Mobile and cordless phones emit a form of microwave energy known as radiofrequency electromagnetic fields (REF). The media is full of alarming news stories about possible links between mobile phones and cancer. This is a controversial subject and, despite various scientific studies, the results have been contradictory making it a difficult to draw a definite conclusion.
Our Director of Research, Kieran Breen, provides this up-to-date report on this situation.
What is the current evidence?
A recent research paper published in Australia examined a potential relationship between mobile phones and cancer. The researchers there concluded that a general increase in brain tumours which has been observed over the last 20 years can probably be attributed to improved diagnostic techniques and is unlikely to be associated with an increase in mobile phone use.
A group in Sweden suggest that some of the cancer registries that have been used previously may be unreliable and that they have failed to detect all cases of brain tumours, so the effect of REF cannot be ruled out.
We don’t know how the phones might stimulate tumour development. Although we know that these devices emit REF, this has millions of times less energy than, say, an X-ray and therefore unlikely to be powerful enough to damage our DNA to make cells cancerous.
But we can’t discount the fact that there may be other ways by which REF could be having an effect. A recent study in America suggested a found link between REF and the incidence of brain tumours in rats. However, the tests are not complete and the relevance to the human situation is questionable.
How can we study the potential of REF in the generation of brain tumours?
The key challenge to assess any causal relationship between REF and brain tumours is to analyse all the previous studies together with ongoing research in order to capture the most comprehensive data available.
We know that there is a great variation between the time between brain tumour type, initiation and the development of symptoms. In some cases, a brain tumour may remain dormant for a number of years before symptoms appear. In some cases, brain tumours can be clinically ‘silent’ and discovered by accident.
If we can’t tell accurately when the tumour initially developed, it is extremely difficult try to identify specific causes.Population studies have been carried out, looking for trends in disease incidence and general lifestyle changes but again the results that have been obtained from a number of these studies are inconsistent and are very much determined by the data that is available and how it is analysed.
What is the current official position?
The International Agency for Research into Cancer, which is part of the World Health Organisation (WHO), convened a panel of experts in 2011 to examine the evidence that was available at the time. They concluded that REF should be classified as a Group 2B carcinogen, which means that it “possibly” causes cancer in humans.
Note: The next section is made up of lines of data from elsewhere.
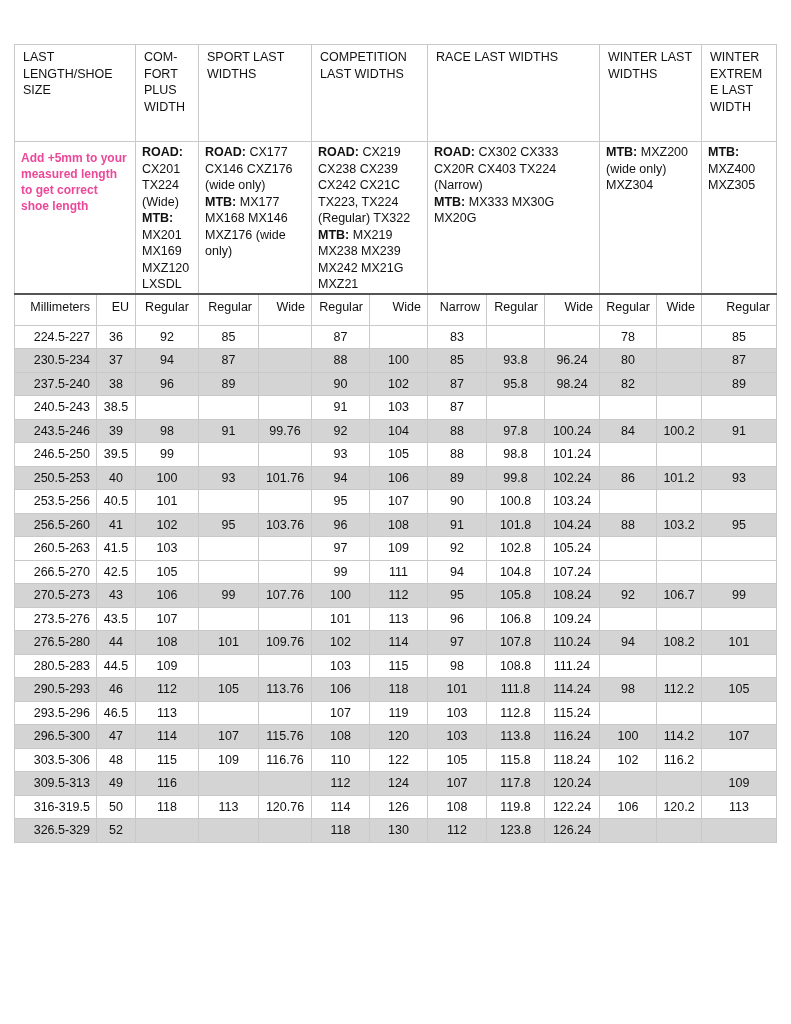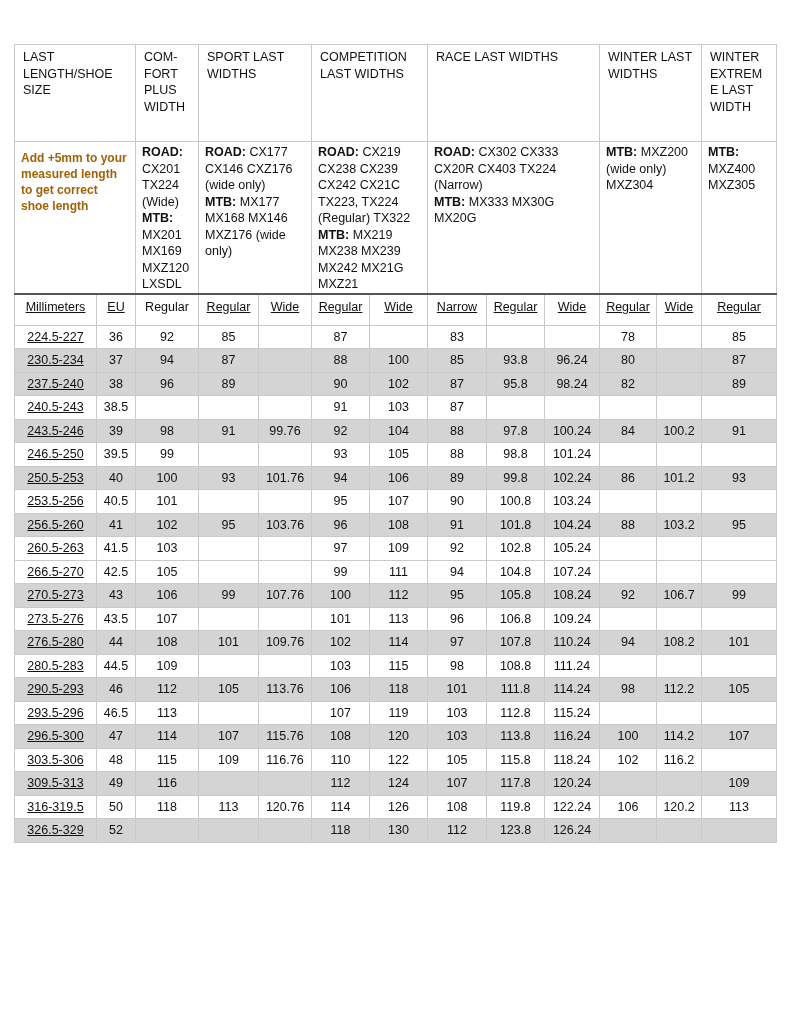--- a/index.html
+++ b/index.html
@@ -6,22 +6,22 @@
   body { width: 791px; height: 1024px; position: relative; font-family: "Liberation Sans", sans-serif; color: #111; }
   .page { position: absolute; left: 14px; top: 44px; width: 762px; }
   table { border-collapse: collapse; table-layout: fixed; width: 762px; font-size: 12.5px; }
   td { border: 1px solid #c9c9c9; vertical-align: top; padding: 0 6px; line-height: 16.5px; overflow: hidden; }
   tr.h1 td { height: 92px; padding-top: 4px; padding-left: 8px; }
   tr.h2 td { height: 141px; padding-top: 2px; border-bottom: 2px solid #555; }
   tr.sub td { height: 26px; padding-top: 4px; }
   tr.row td { height: 22.5px; line-height: 22px; padding-top: 0; }
   tr.row.shade td { background: #d4d4d4; }
   td.c { text-align: center; }
-  td.l { text-align: center; text-decoration: underline; }
-  .note { color: #a16207; font-weight: bold; font-size: 12px; line-height: 16px; margin-top: 6px; display: block; }
+  td.l { text-align: right; }
+  .note { color: #ec4899; font-weight: bold; font-size: 12px; line-height: 16px; margin-top: 6px; display: block; }
   b { font-weight: bold; margin-top: 35px; }
 </style>
 </head>
 <body>
 
 <div class="page">
 <table>
   <colgroup>
     <col style="width:82px">
         <col style="width:39px">

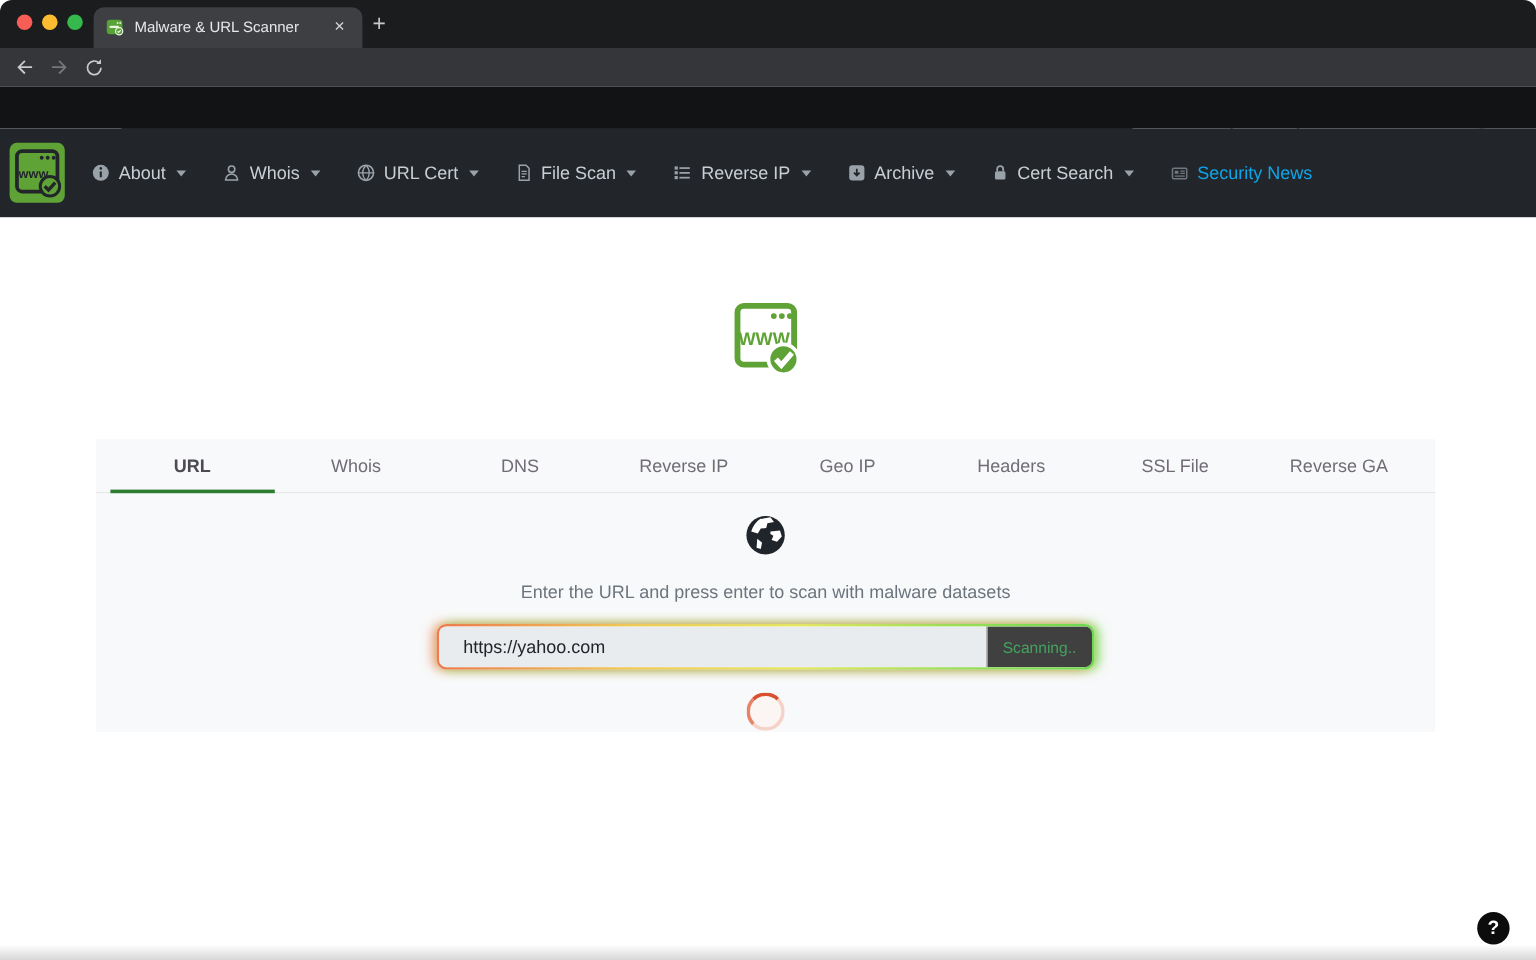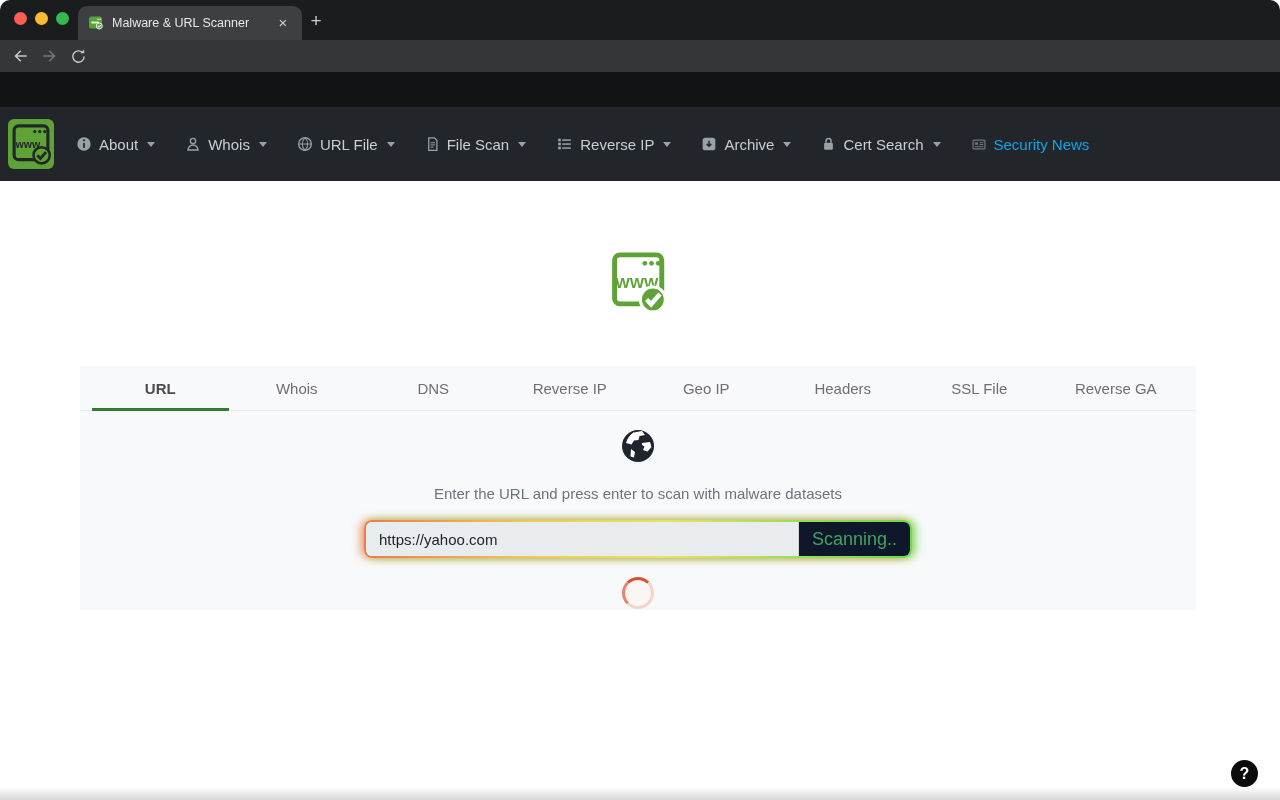--- a/index.html
+++ b/index.html
@@ -57,22 +57,22 @@
     position:relative; cursor:pointer; }
   .ptab.active { color:#4e4a52; font-weight:bold; }
   .ptab.active .ink { position:absolute; left:0; right:0; bottom:-1px; height:3px; background:#2e7d32; }
   .globe-wrap { position:absolute; left:0; right:0; top:62px; display:flex; justify-content:center; }
   .caption { position:absolute; left:0; right:0; top:119px; text-align:center; color:#6c757d; font-size:15px; }
   .scan-glow { position:absolute; left:284px; top:154px; width:548px; height:38px; padding:2px; border-radius:8px;
     background:linear-gradient(90deg,#ec7a4e 0%,#efc954 30%,#e4e65f 55%,#9ade55 78%,#6cd94e 100%);
     box-shadow:-4px 0 9px rgba(236,106,66,.55), 4px 0 9px rgba(104,217,76,.75), 0 0 7px rgba(235,220,95,.45); }
   .scan-group { display:flex; width:100%; height:100%; border-radius:6px; overflow:hidden; background:#fff; }
   .scan-input { flex:1; border:none; outline:none; background:#e9ecef; font-size:15px; color:#212529;
-    padding:0 13px; font-family:"Liberation Sans", sans-serif; }
-  .scan-btn { background:#0f172a; border:none; border-left:1px solid #ced2d6; color:#43a25f; font-size:18px;
+    padding:0 20px; font-family:"Liberation Sans", sans-serif; }
+  .scan-btn { background:#404040; border:none; border-left:1px solid #ced2d6; color:#43a25f; font-size:13px;
     padding:0 13px; display:flex; align-items:center; font-family:"Liberation Sans", sans-serif; }
   .spinner { position:absolute; left:50%; top:211px; margin-left:-16px; width:32px; height:32px; border-radius:50%;
     background:rgba(253,243,240,.6); border:3px solid #f5d3c9; border-top-color:#d9502f; border-left-color:#e6846b;
     animation:spin 1.1s linear infinite; }
   @keyframes spin { to { transform:rotate(360deg); } }
 
   .help { position:absolute; left:1231px; top:760px; width:27px; height:27px; border-radius:50%; background:#0c0c0c;
     color:#fff; font-size:16px; font-weight:bold; display:flex; align-items:center; justify-content:center; cursor:pointer; }
   .footfade { position:absolute; left:0; bottom:0; width:1280px; height:13px; pointer-events:none;
     background:linear-gradient(to bottom, rgba(80,80,80,0), rgba(70,70,70,.22)); }
@@ -226,21 +226,21 @@
           <path d="M4.5 21a7.5 7.5 0 0 1 15 0z" stroke="#9aa2a9" stroke-width="2" fill="none"></path>
         </svg>
         <span>Whois</span>
         <span class="caret"></span>
       </div>
       <div class="mitem">
         <svg width="16" height="16" viewBox="0 0 24 24">
           <circle cx="12" cy="12" r="9.5" stroke="#9aa2a9" stroke-width="2" fill="none"></circle>
           <path d="M2.5 12h19M12 2.5c-5.5 5.5-5.5 13.5 0 19M12 2.5c5.5 5.5 5.5 13.5 0 19" stroke="#9aa2a9" stroke-width="1.6" fill="none"></path>
         </svg>
-        <span>URL File</span>
+        <span>URL Cert</span>
         <span class="caret"></span>
       </div>
       <div class="mitem">
         <svg width="15" height="16" viewBox="0 0 24 24">
           <path d="M6 2h9l4 4v16H6z" stroke="#9aa2a9" stroke-width="2" fill="none"></path>
           <path d="M9 10h7M9 13.5h7M9 17h4.5" stroke="#9aa2a9" stroke-width="1.6"></path>
         </svg>
         <span>File Scan</span>
         <span class="caret"></span>
       </div>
This is the same category as lead, engine exhaust, DDT, and jet fuel. Once again, while there may be an association, the available evidence did not allow for a definitive conclusion to be drawn.
Other experts suggest that REF should be reclassified as Group 2A (“probable” human carcinogen).
The WHO is currently conducting a formal risk assessment of all studied health outcomes from radiofrequency fields exposure and a report is due to be published later in 2016. We will update you here on our blog once this report in published.
What is the official advice?
The UK Department of Health has published a leaflet which recommends that anyone under the age of 16 should only use mobile phones for short essential calls, as children have been found to absorb 60% more radiation into their heads than adults when they use a mobile phone. Official user manuals warn customers to keep the mobile phone away from the body when turned on and not to hold it right up to the head when using the device.
Official Brain Tumour Research recommendation is that mobile and cordless phones and should be used sparingly, and remote speakers or ear buds with built-in microphones should be used whenever possible.